Rheault Distillery - Hearst
In the town of Hearst, Rheault Distillery uses a recipe from the Romanov Empire to create a quadruple-distilled wheat-based alcohol. And while the distillery won't give away all its secrets, it will reveal its use of milk in its final stage of distillation. The result is a smooth, subtle taste with a silky finish. Rheault believes northern wheat is particularly well suited to vodka production: the long hours of summer daylight create a grain with higher sugar content. With LCBO sales growing rapidly this year, the small-batch artisan distillery is creating a new market for local wheat producers - and a taste of Russia half a world away.

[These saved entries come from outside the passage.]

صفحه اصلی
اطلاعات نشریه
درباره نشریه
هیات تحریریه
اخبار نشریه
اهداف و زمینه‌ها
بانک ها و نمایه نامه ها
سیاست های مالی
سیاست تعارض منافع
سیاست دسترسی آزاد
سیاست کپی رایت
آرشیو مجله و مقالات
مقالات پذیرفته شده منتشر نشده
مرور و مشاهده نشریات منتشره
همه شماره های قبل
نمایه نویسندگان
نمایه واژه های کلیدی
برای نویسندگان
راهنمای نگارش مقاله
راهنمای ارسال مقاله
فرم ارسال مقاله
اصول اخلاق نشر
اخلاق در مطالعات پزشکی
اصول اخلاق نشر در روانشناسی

Thornloe Cheese Inc. - Thornloe
In 2007, the future looked bleak for a small cheese factory in northeastern Ontario. The facility - which produced cheese curds and cheddar - couldn't compete with newer, more efficient operations. But when the multinational owner decided to shut the plant, local farmers banded together to save it. They installed three aging rooms and implemented an innovative production process that allows the small facility to produce an entire range of award-winning cheeses. At the same time, water and energy retrofits helped cut operating costs. In the past six years, sales have nearly tripled. The number of employees has leapt from eight to 25, and the plant supports 25 local dairy operations. Today Thornloe Cheese is 100 per cent Canadian, 100 per cent farmer owned and more successful than ever.